TASKS FOR THIS EXERCISE:
1: In the mailing-list thread on the http.postbuffer patch, what error did the push smaller than 2GB return?
2: Continue the mailing-list thread on the http.postbuffer patch from its last line.

EXTRACT PROVIDED:
Re: [PATCH v3] http.postbuffer: allow full range of ssize_t values

2017-04-06 Thread Jeff King
On Thu, Apr 06, 2017 at 07:24:54PM +0200, Christian Couder wrote:

> > That would at least tell you if the problem is the chunked encoding, or
> > if it's related to the size.
> 
> The above commands work for me using gitlab.com and the log shows:
> 
> Send header, 000309 bytes (0x0135)
> Send header: POST
> /chriscool/yet-another-test-project.git/git-receive-pack HTTP/1.1
> Send header: Authorization: Basic 
> Send header: User-Agent: git/2.12.2.625.g14da1346c9.dirty
> Send header: Host: gitlab.com
> Send header: Content-Type: application/x-git-receive-pack-request
> Send header: Accept: application/x-git-receive-pack-result
> Send header: Content-Length: 4
> 
> Send header, 000341 bytes (0x0155)
> Send header: POST
> /chriscool/yet-another-test-project.git/git-receive-pack HTTP/1.1
> Send header: Authorization: Basic 
> Send header: User-Agent: git/2.12.2.625.g14da1346c9.dirty
> Send header: Host: gitlab.com
> Send header: Accept-Encoding: gzip
> Send header: Content-Type: application/x-git-receive-pack-request
> Send header: Accept: application/x-git-receive-pack-result
> Send header: Transfer-Encoding: chunked
> 
> Maybe the reverse proxy doesn't like it when the push is really big.

Interesting. So it is OK with the chunked encoding. It seems odd that it
would complain about a bigger chunked encoding, but then work correctly
with a single big buffer. But I guess it would all depend on what kind
of buffering logic the reverse proxy uses.

-Peff


Re: [PATCH v3] http.postbuffer: allow full range of ssize_t values

2017-04-06 Thread Christian Couder
On Tue, Apr 4, 2017 at 10:40 PM, Jeff King  wrote:
> On Tue, Apr 04, 2017 at 06:42:23PM +, David Turner wrote:
>
>> > What does it look like when it fails? What does GIT_TRACE_CURL look like 
>> > (or
>> > GIT_CURL_VERBOSE if your client is older, but remember to sanitize any auth
>> > lines)?
>>
>> Unfortunately, we've already worked around the problem by pushing over SSH,
>> so I no longer have a failing case to examine. Last time I tried, I actually 
>> did some
>> hackery to create a push smaller than 2GB, but it still failed (this time, 
>> with
>> "502 Bad Gateway").  So, something is clearly weird in GitLab land.

RECORDED DATA:
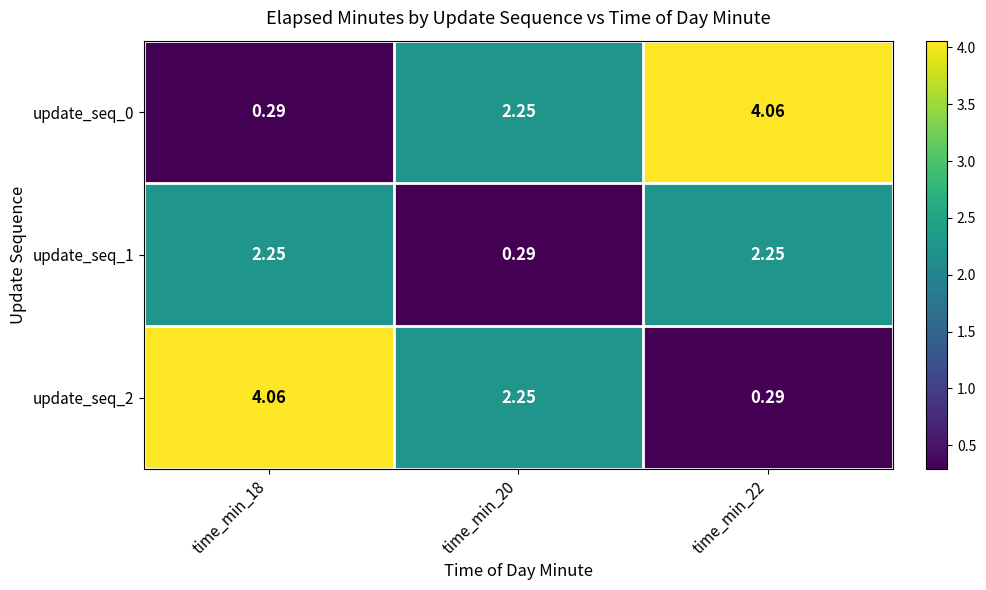

Is the value of update_seq_2 at time_min_18 greater than the value of update_seq_1 at time_min_22?

Yes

RESPONSES BY TASK:
1: "502 Bad Gateway"

2:
>>
>> I did see "Transfer-Encoding: chunked" in one of the responses from the 
>> server,
>>  but not in the request (not sure if that's normal). The smaller push had:
>> Content-Length: 1048908476
>
> The 502 makes me think it's a problem in the GitLab reverse-proxy layer
> (and also my experience debugging Git-over-HTTP weirdness on GitHub's reverse
> proxy layer, which had a number of pitfalls ;) ).

Yeah, maybe.

> You should be able to do a synthetic test like:
>
>   git init
>   dd if=/dev/urandom of=foo.rand bs=1k count=1024
>   git add .
>   git commit -m 'random megabyte'
>   GIT_TRACE_CURL=/tmp/foo.out \
> git -c http.postbuffer=0 push https://...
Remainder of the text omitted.